◆ DOCUMENT TEXT:
____

Paul Ryan says he has a plan to balance the budget. He’s been saying this for months, and his proposals have been scrutinized by experts. So I see two possibilities. One is that Paul Ryan’s plan would balance the budget. The other is that Paul Ryan is dishonest. And yet while it’s uncontroversial among wonky center and center-left types in Washington DC that Ryan’s would not balance the budget, it remains bizarrely controversial whether he deserves a reputation for honesty.

Paul Krugman, standing up for common sense and citing a Tax Policy Center analysis of Ryan’s proposals says he is not honest. The Tax Policy Center, however, is standing up for Ryan before conceding the substance of his point:

TPC did analyze Ryan’s tax-specific proposals and found they would fall short of this revenue goal. For example, Ryan’s proposal would lead to federal tax revenue of approximately 16 percent of GDP, which amounts to a $4 trillion revenue shortfall over ten years compared to the alternative fiscal scenario. But that doesn’t mean that Ryan’s plan is a fraud. Instead, it shows that Ryan’s vision of broad-based tax reform, which essentially would shift us toward a consumption tax, needs to be adjusted in order to meet his stated goal of matching historical levels of revenue as a proportion of GDP. This indeed poses a challenge to Congressman Ryan to make specific changes to his tax reform plan in order to meet his revenue goal.

____

◆ EXTRACTED INFORMATION:
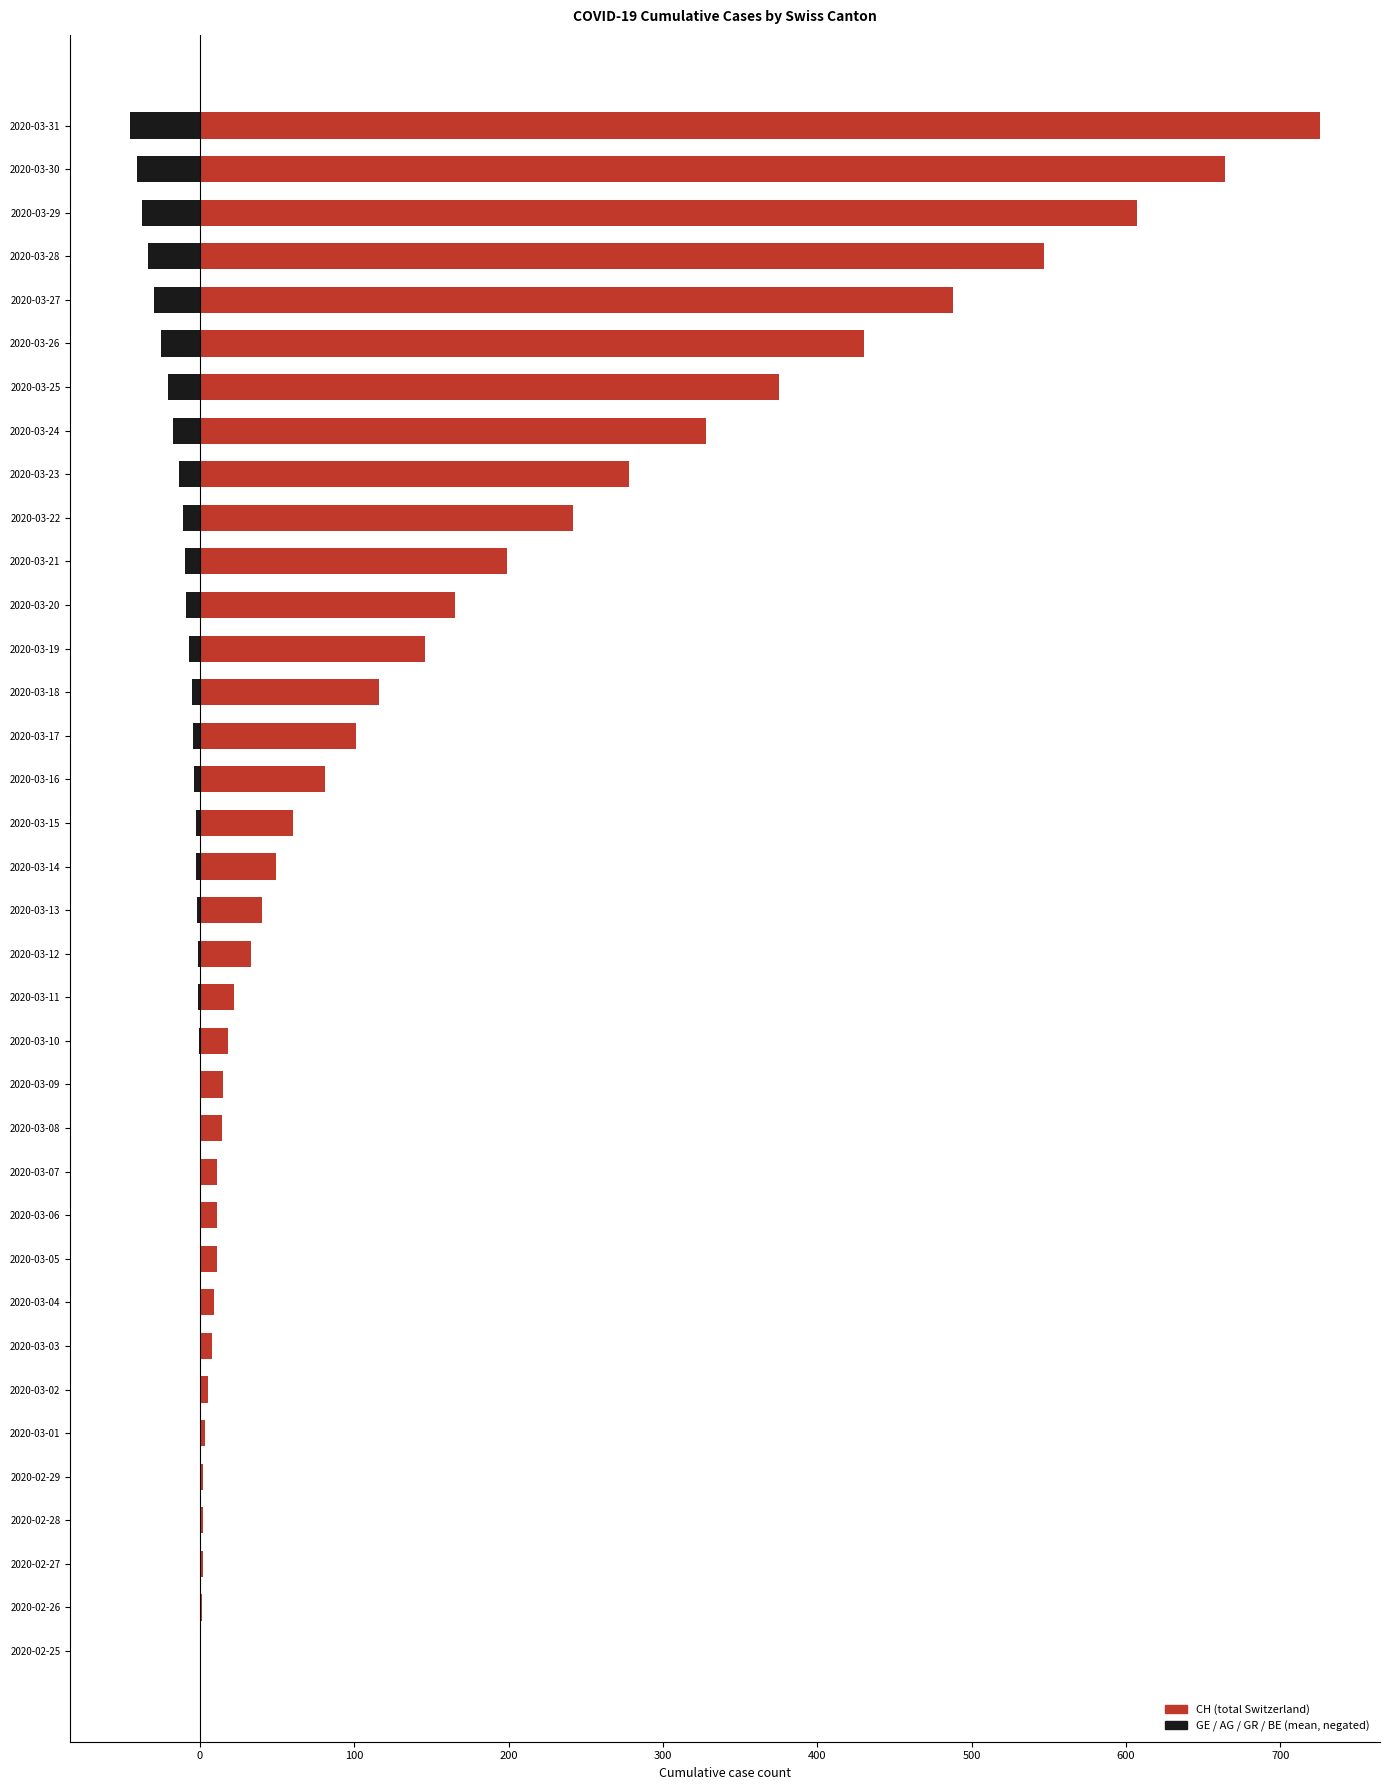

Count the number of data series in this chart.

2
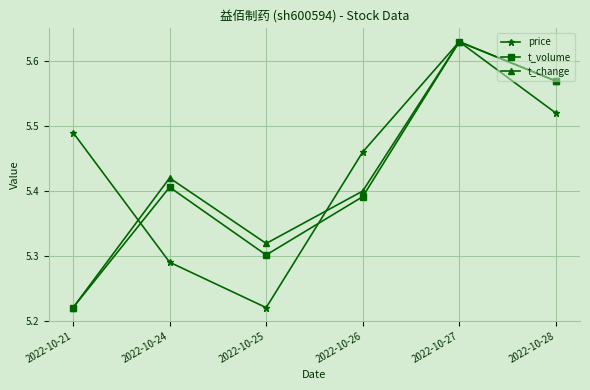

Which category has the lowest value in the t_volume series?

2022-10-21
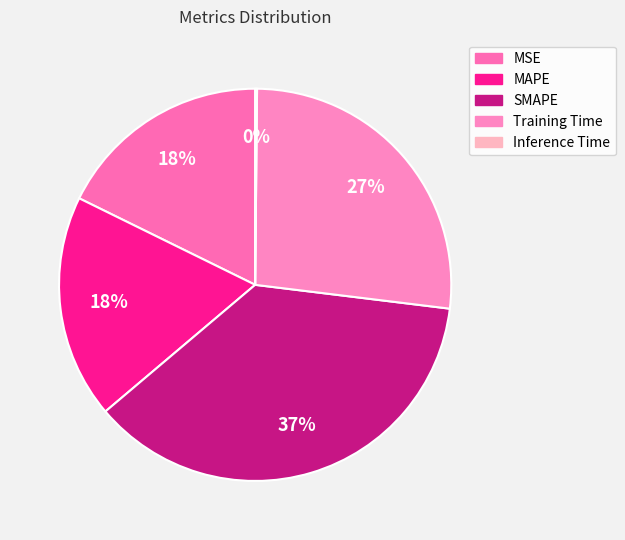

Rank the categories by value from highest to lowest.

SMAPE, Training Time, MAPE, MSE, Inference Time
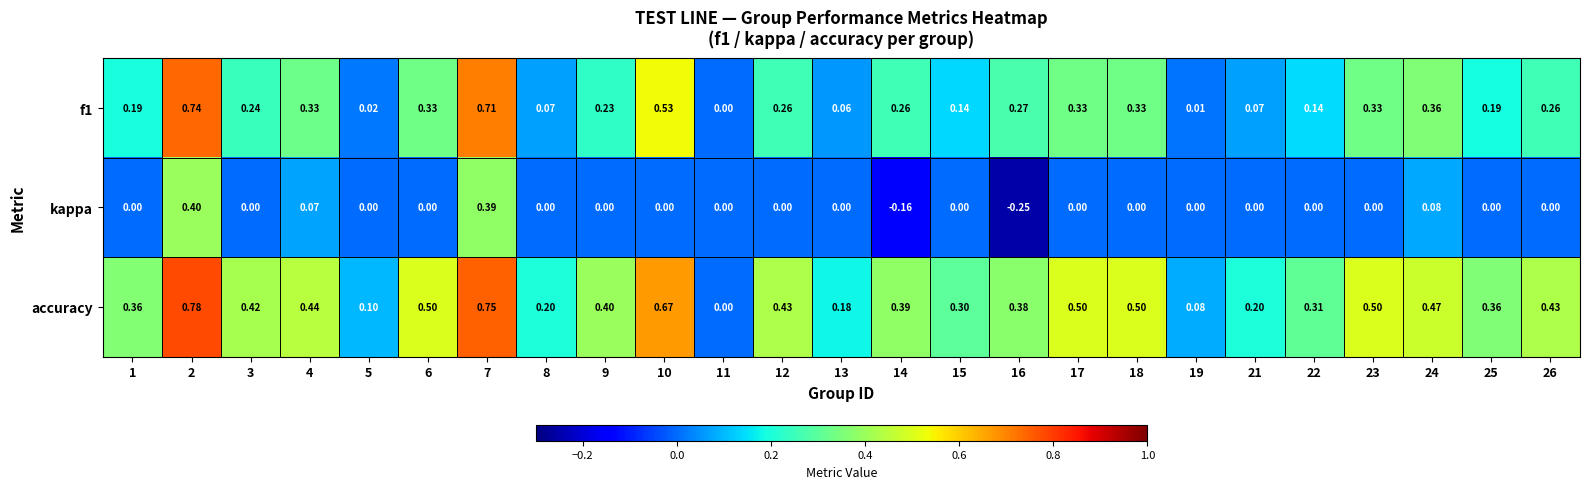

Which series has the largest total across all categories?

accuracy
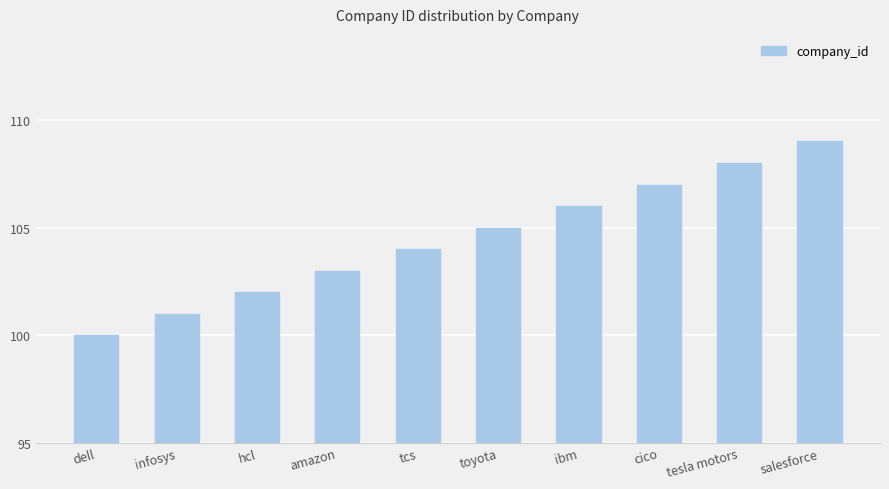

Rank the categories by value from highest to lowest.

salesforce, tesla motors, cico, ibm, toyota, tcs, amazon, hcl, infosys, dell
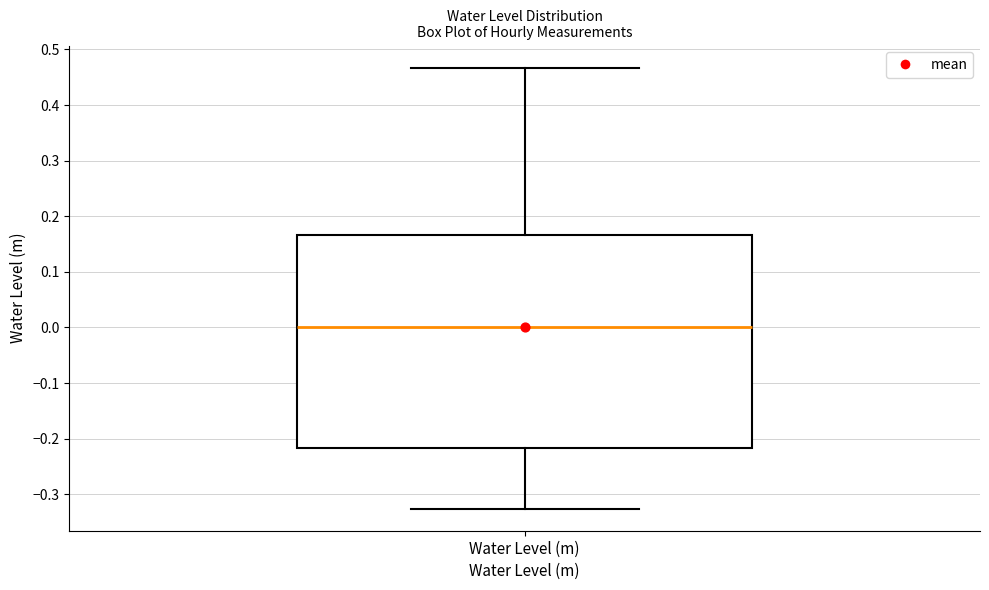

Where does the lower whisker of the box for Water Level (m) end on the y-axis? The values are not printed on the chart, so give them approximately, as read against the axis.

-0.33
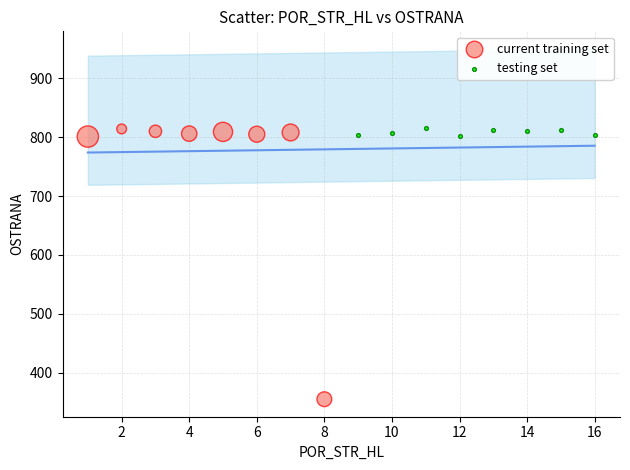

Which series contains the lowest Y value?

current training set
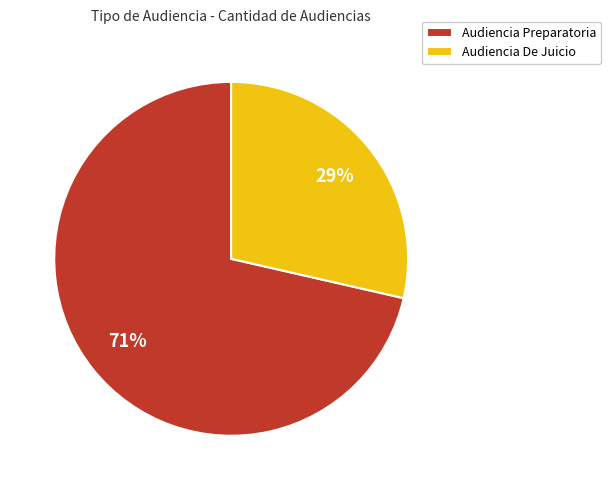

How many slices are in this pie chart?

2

____

◆ TASKS TO COMPLETE:
1. Copy the entries from the line containing "Which category has the lowest" through the last entry, keeping both ends, and leave out the pictures.
2. Continue the piece about Paul Ryan's budget plan from its last sentence.
The entries have nothing to do with the piece about Paul Ryan's budget plan.

◆ RESULTS IN ORDER:
1.
Which category has the lowest value in the t_volume series?

2022-10-21

Rank the categories by value from highest to lowest.

SMAPE, Training Time, MAPE, MSE, Inference Time

Which series has the largest total across all categories?

accuracy

Rank the categories by value from highest to lowest.

salesforce, tesla motors, cico, ibm, toyota, tcs, amazon, hcl, infosys, dell

Where does the lower whisker of the box for Water Level (m) end on the y-axis? The values are not printed on the chart, so give them approximately, as read against the axis.

-0.33

Which series contains the lowest Y value?

current training set

How many slices are in this pie chart?

2

2.
For Ryan’s plan to work, he needs 19 percent of GDP, which is what he claims to have. The Tax Policy Center pointed out months ago that he has 16, not 19. And Ryan hasn’t offered any new ideas. Instead, he’s still walking around DC dining out on his reputation for honesty and bold thinking. But to offer an honest plan to balance the budget your plan needs to balance the budget. I don’t really understand why this has become the subject of dispute. It seems to me that the 90 percent of members of congress who don’t claim to have a 70-year budget plan are the honest ones. For one thing, they’re not lying! For another thing, why do we even care about Paul Ryan’s plan to balance the budget in 2080? Ryan will almost certainly be dead in 2080. But of course maybe by 2080 we’ll all be disembodied immortals, with our consciousnesses downloaded into computers. It’s bizarre to make (pretending to) tackle this pseudo-issue the prime criterion for serious policy thinking.